Gilead Sciences, Inc. (Nasdaq:GILD) today announced that the Antiviral Drugs Advisory Committee of the U.S. Food and Drug Administration (FDA) has voted to support approval of once-daily oral Truvada® (emtricitabine and tenofovir disoproxil fumarate) to reduce the risk of HIV-1 infection among uninfected adults, an HIV prevention strategy called pre-exposure prophylaxis or PrEP. If the FDA decides to approve Truvada for PrEP, it would be the first agent indicated for uninfected individuals to reduce their risk of acquiring HIV.

In response to questions posed to the committee, members voted 19 to 3 in favor of approval for Truvada for PrEP in men who have sex with men; 19 to 2 (with 1 abstaining) in support of use in HIV-uninfected partners in serodiscordant couples; and 12 to 8 (with 2 abstaining) in other individuals at risk for acquiring HIV through sexual activity.

The recommendations of the Advisory Committee are not binding, but will be considered by the FDA as the agency completes its six-month priority review of Gilead's supplemental New Drug Application (sNDA) of Truvada for PrEP. Gilead submitted the sNDA on December 15, 2011 and the FDA has established a target review date under the Prescription Drug User Fee Act (PDUFA) of June 15, 2012.

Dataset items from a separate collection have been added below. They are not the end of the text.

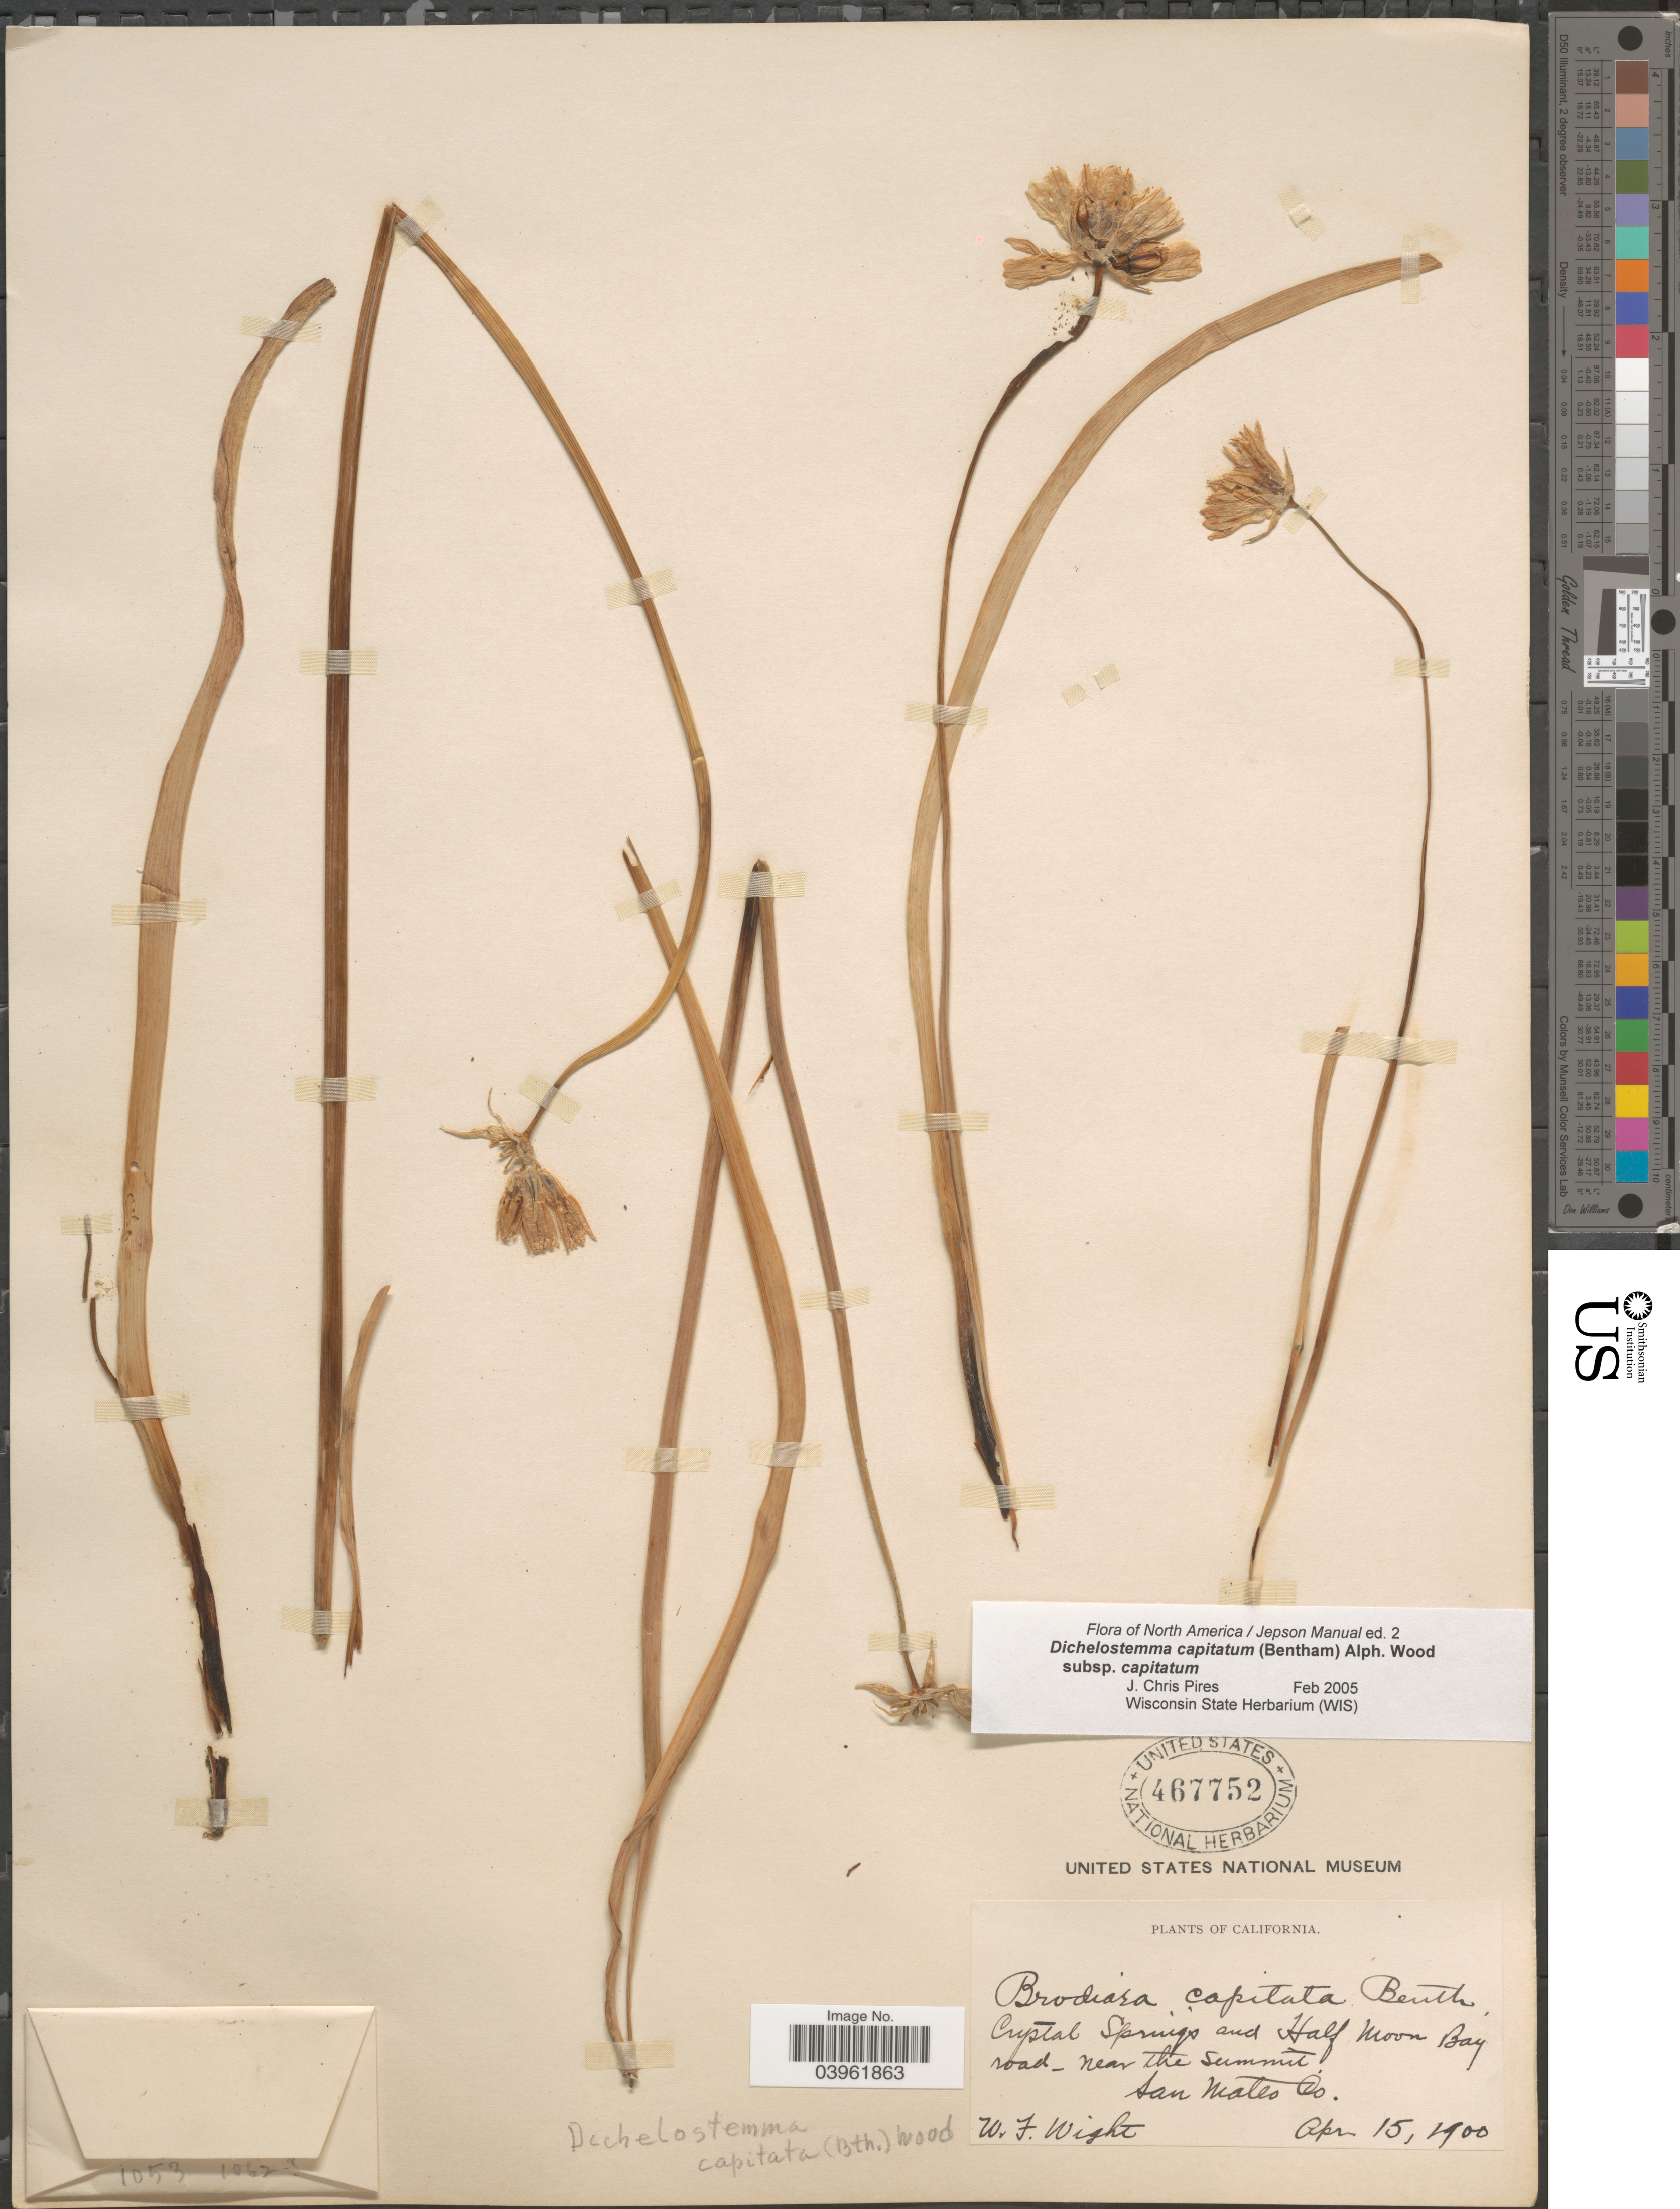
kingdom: Plantae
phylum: Tracheophyta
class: Liliopsida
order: Asparagales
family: Asparagaceae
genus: Dichelostemma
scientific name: Dichelostemma capitatum subsp. capitatum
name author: (Benth.) Alph. Wood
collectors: W. Wight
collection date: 1900-04-15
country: United States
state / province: California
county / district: San Mateo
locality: Crystal Springs and Half Moon Bay road - near the summit. San Mateo Co.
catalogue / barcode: US 467752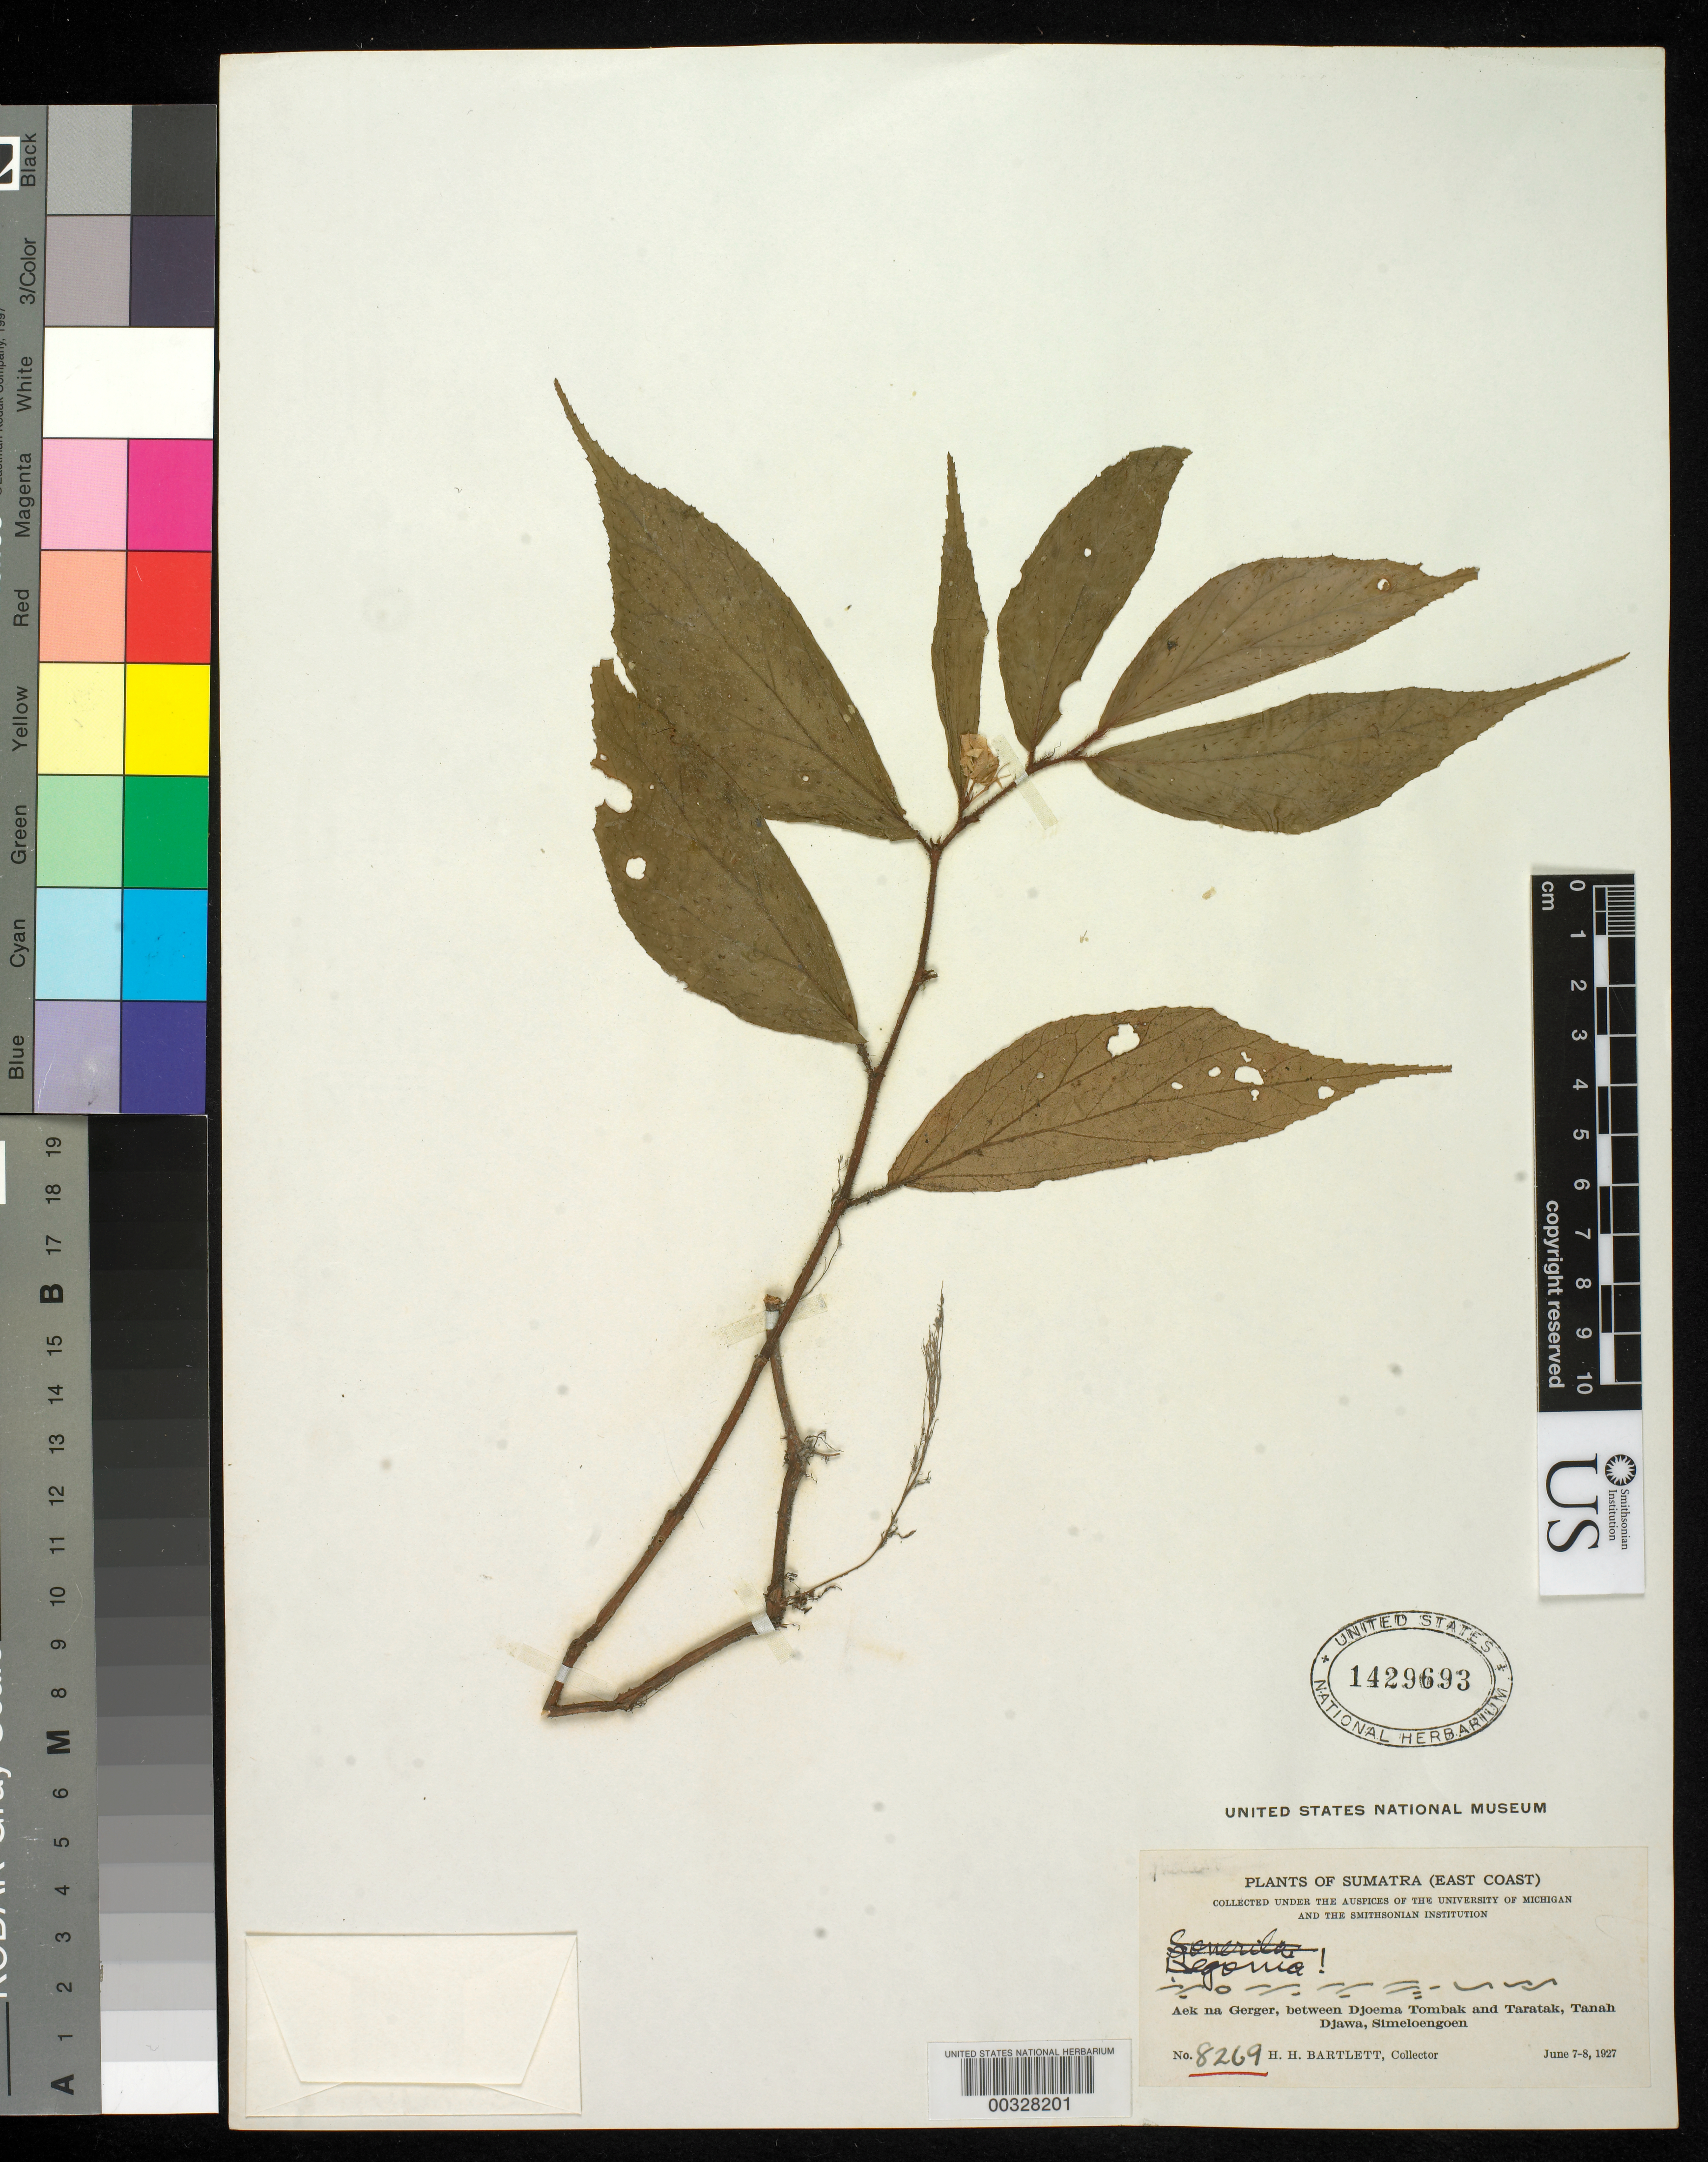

The committee's positive recommendation followed presentations today of efficacy and safety data from several clinical studies of Truvada for PrEP, including two large placebo-controlled Phase 3 trials sponsored by the U.S. National Institutes of Health and the University of Washington, respectively. Several other clinical studies support the use of Truvada for HIV risk reduction.

Truvada was approved by the FDA in 2004 for the treatment of HIV-1 infection and is currently the most-prescribed antiretroviral treatment in the United States. Truvada is not indicated for HIV prevention.


The opinions expressed here are the views of the writer and do not necessarily reflect the views and opinions of News Medical.